Monday, July 30, 2012

Considerable gap between transit and auto costs

Microsoft Excel spreadsheet: Percent of income spent on transportation
Cost of travel for transit-proximate and car-dependant households
Source of data: Taras Grescoe, citing Brookings Institute study
From Taras Grescoe, author of Straphanger (Times Books, 2012), comes this amazing statistic about the cost of travel in households that are near public transit versus those that rely upon cars:
“According to a Brookings Institution study, transit-proximate households in the United States devote only 9 percent of their income to transportation compared to 25 percent for the car dependent.”
Book cover: Straphanger by Taras Grescoe
Cover: Straphanger
by Taras Grescoe
The book has accompanied me during my bus commute each day.

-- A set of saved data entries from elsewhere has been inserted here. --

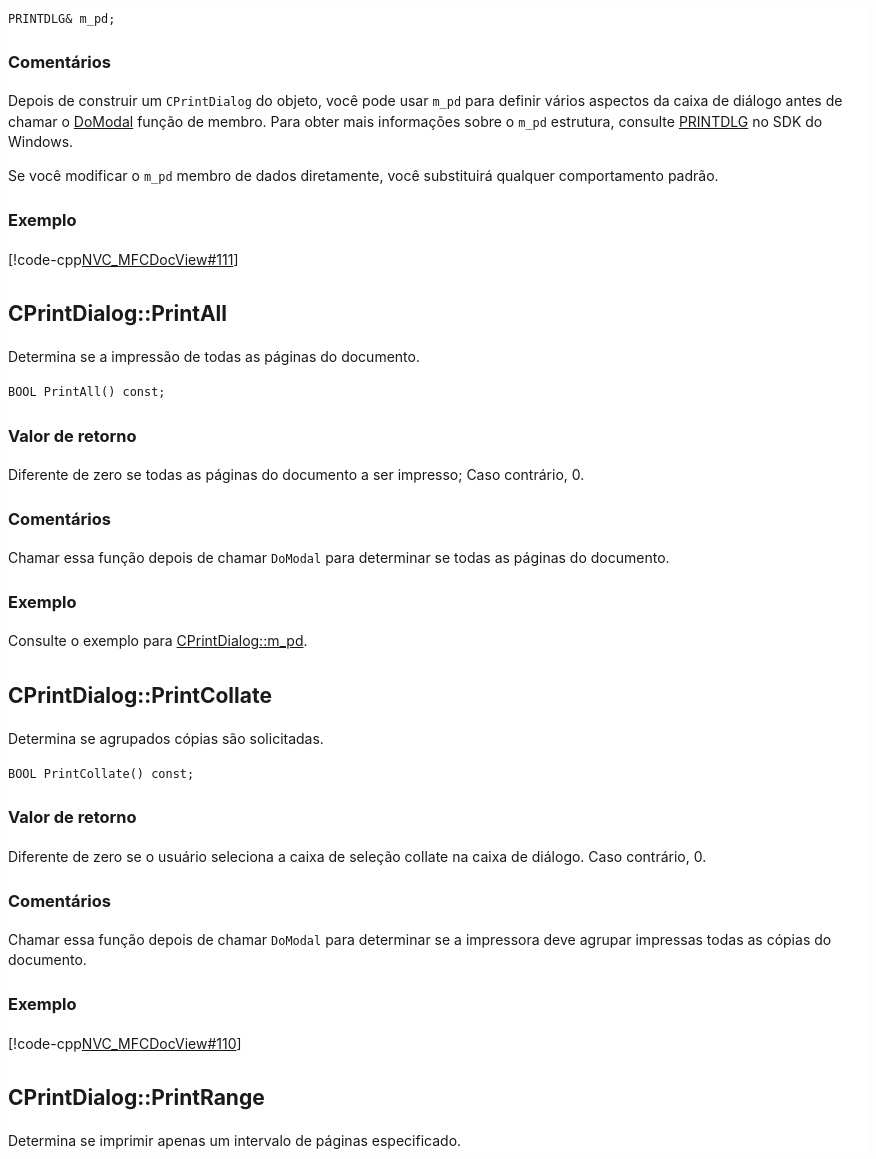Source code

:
 ```  
PRINTDLG& m_pd;  
```  
  
### <a name="remarks"></a>Comentários  
 Depois de construir um `CPrintDialog` do objeto, você pode usar `m_pd` para definir vários aspectos da caixa de diálogo antes de chamar o [DoModal](#domodal) função de membro. Para obter mais informações sobre o `m_pd` estrutura, consulte [PRINTDLG](http://msdn.microsoft.com/library/windows/desktop/ms646843) no SDK do Windows.  
  
 Se você modificar o `m_pd` membro de dados diretamente, você substituirá qualquer comportamento padrão.  
  
### <a name="example"></a>Exemplo  
 [!code-cpp[NVC_MFCDocView#111](../../mfc/codesnippet/cpp/cprintdialog-class_6.cpp)]  
  
##  <a name="printall"></a>CPrintDialog::PrintAll  
 Determina se a impressão de todas as páginas do documento.  
  
```  
BOOL PrintAll() const;  
```  
  
### <a name="return-value"></a>Valor de retorno  
 Diferente de zero se todas as páginas do documento a ser impresso; Caso contrário, 0.  
  
### <a name="remarks"></a>Comentários  
 Chamar essa função depois de chamar `DoModal` para determinar se todas as páginas do documento.  
  
### <a name="example"></a>Exemplo  
  Consulte o exemplo para [CPrintDialog::m_pd](#m_pd).  
  
##  <a name="printcollate"></a>CPrintDialog::PrintCollate  
 Determina se agrupados cópias são solicitadas.  
  
```  
BOOL PrintCollate() const;  
```  
  
### <a name="return-value"></a>Valor de retorno  
 Diferente de zero se o usuário seleciona a caixa de seleção collate na caixa de diálogo. Caso contrário, 0.  
  
### <a name="remarks"></a>Comentários  
 Chamar essa função depois de chamar `DoModal` para determinar se a impressora deve agrupar impressas todas as cópias do documento.  
  
### <a name="example"></a>Exemplo  
 [!code-cpp[NVC_MFCDocView#110](../../mfc/codesnippet/cpp/cprintdialog-class_7.cpp)]  
  
##  <a name="printrange"></a>CPrintDialog::PrintRange  
 Determina se imprimir apenas um intervalo de páginas especificado.  
  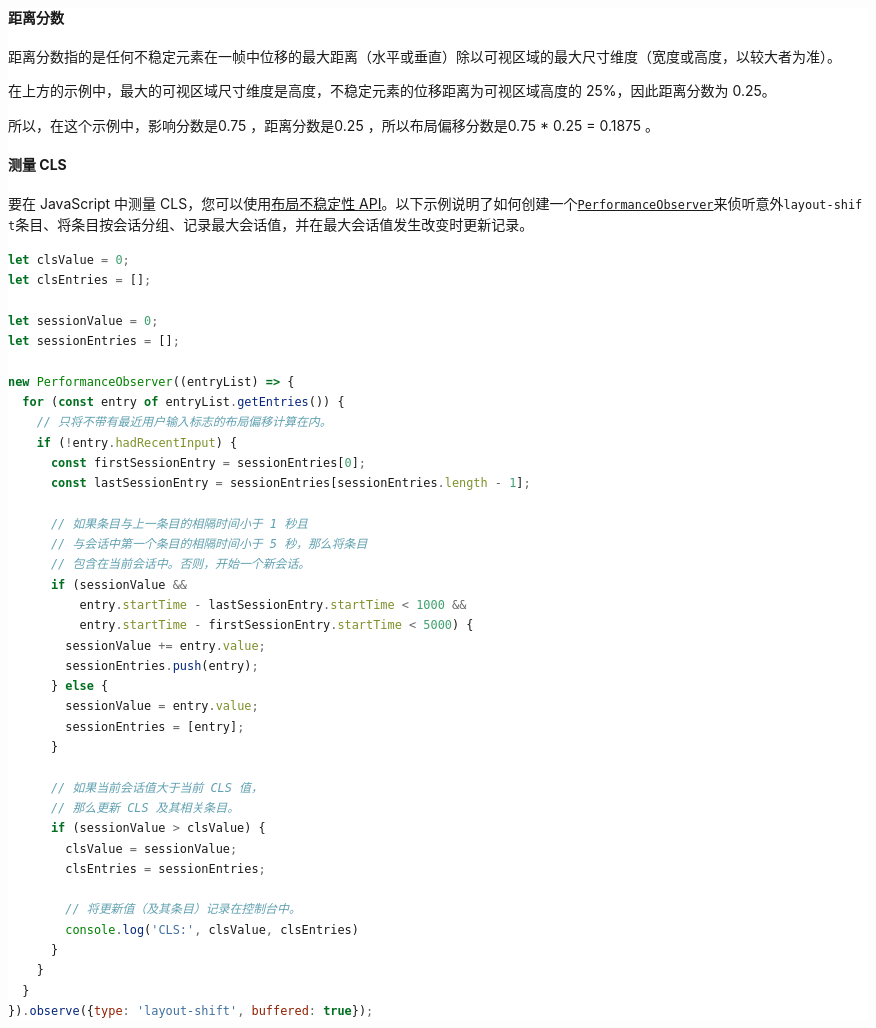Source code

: #### 距离分数

距离分数指的是任何不稳定元素在一帧中位移的最大距离（水平或垂直）除以可视区域的最大尺寸维度（宽度或高度，以较大者为准）。

在上方的示例中，最大的可视区域尺寸维度是高度，不稳定元素的位移距离为可视区域高度的 25%，因此距离分数为 0.25。

所以，在这个示例中，影响分数是0.75 ，距离分数是0.25 ，所以布局偏移分数是0.75 * 0.25 = 0.1875 。


#### 测量 CLS 

要在 JavaScript 中测量 CLS，您可以使用[布局不稳定性 API](https://github.com/WICG/layout-instability)。以下示例说明了如何创建一个[`PerformanceObserver`](https://developer.mozilla.org/docs/Web/API/PerformanceObserver)来侦听意外`layout-shift`条目、将条目按会话分组、记录最大会话值，并在最大会话值发生改变时更新记录。


```javascript
let clsValue = 0;
let clsEntries = [];

let sessionValue = 0;
let sessionEntries = [];

new PerformanceObserver((entryList) => {
  for (const entry of entryList.getEntries()) {
    // 只将不带有最近用户输入标志的布局偏移计算在内。
    if (!entry.hadRecentInput) {
      const firstSessionEntry = sessionEntries[0];
      const lastSessionEntry = sessionEntries[sessionEntries.length - 1];

      // 如果条目与上一条目的相隔时间小于 1 秒且
      // 与会话中第一个条目的相隔时间小于 5 秒，那么将条目
      // 包含在当前会话中。否则，开始一个新会话。
      if (sessionValue &&
          entry.startTime - lastSessionEntry.startTime < 1000 &&
          entry.startTime - firstSessionEntry.startTime < 5000) {
        sessionValue += entry.value;
        sessionEntries.push(entry);
      } else {
        sessionValue = entry.value;
        sessionEntries = [entry];
      }

      // 如果当前会话值大于当前 CLS 值，
      // 那么更新 CLS 及其相关条目。
      if (sessionValue > clsValue) {
        clsValue = sessionValue;
        clsEntries = sessionEntries;

        // 将更新值（及其条目）记录在控制台中。
        console.log('CLS:', clsValue, clsEntries)
      }
    }
  }
}).observe({type: 'layout-shift', buffered: true});
```


[1]: https://w3c.github.io/navigation-timing/
[2]: https://w3c.github.io/paint-timing/
[3]: https://web.dev/fcp/
[4]: https://web.dev/lcp/
[5]: https://web.dev/fid/
[6]: https://web.dev/tti/
[7]: https://web.dev/tbt/
[8]: https://web.dev/evolving-cls/
[9]: https://www.w3.org/webperf/
[10]: https://web.dev/defining-core-web-vitals-thresholds/
[11]: https://web.dev/speed-index/
[12]: https://web.dev/custom-metrics/#long-tasks-api
[13]: https://developer.mozilla.org/zh-CN/docs/Web/API/MutationObserver
[14]: https://web.dev/ttfb/
[15]: https://w3c.github.io/event-timing/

I used Microsoft Excel to create this chart, which visualizes the considerable gap between transportation costs.

Clearly, the cost of auto travel adds up and I need only compare the monthly cost of my Lake Transit pass -- $40 for the entire month -- and the cost to fill up the tank -- at least $40 a week.

Grescoe cites additional health benefits for relying upon public transit:
“Because every trip to a bus stop or subway station starts with a walk, transit users in the United States average 19 minutes of walking a day -- close to the 22 minutes a day recommended by the U.S. Center for Disease Control.”
Grescoe recommends the use of WalkScore.com, which rates neighborhoods nationwide from 0, completely car-dependent, to 100 for a “Walker’s Paradise.”

My neighborhood, I was pleased to note, rates 75, very walkable.

Straphanger (388.4 GRESCOE) can be found through the combined catalog system of our Lake, Mendocino and Sonoma County libraries. An excerpt from the book’s introduction is published at utne.com.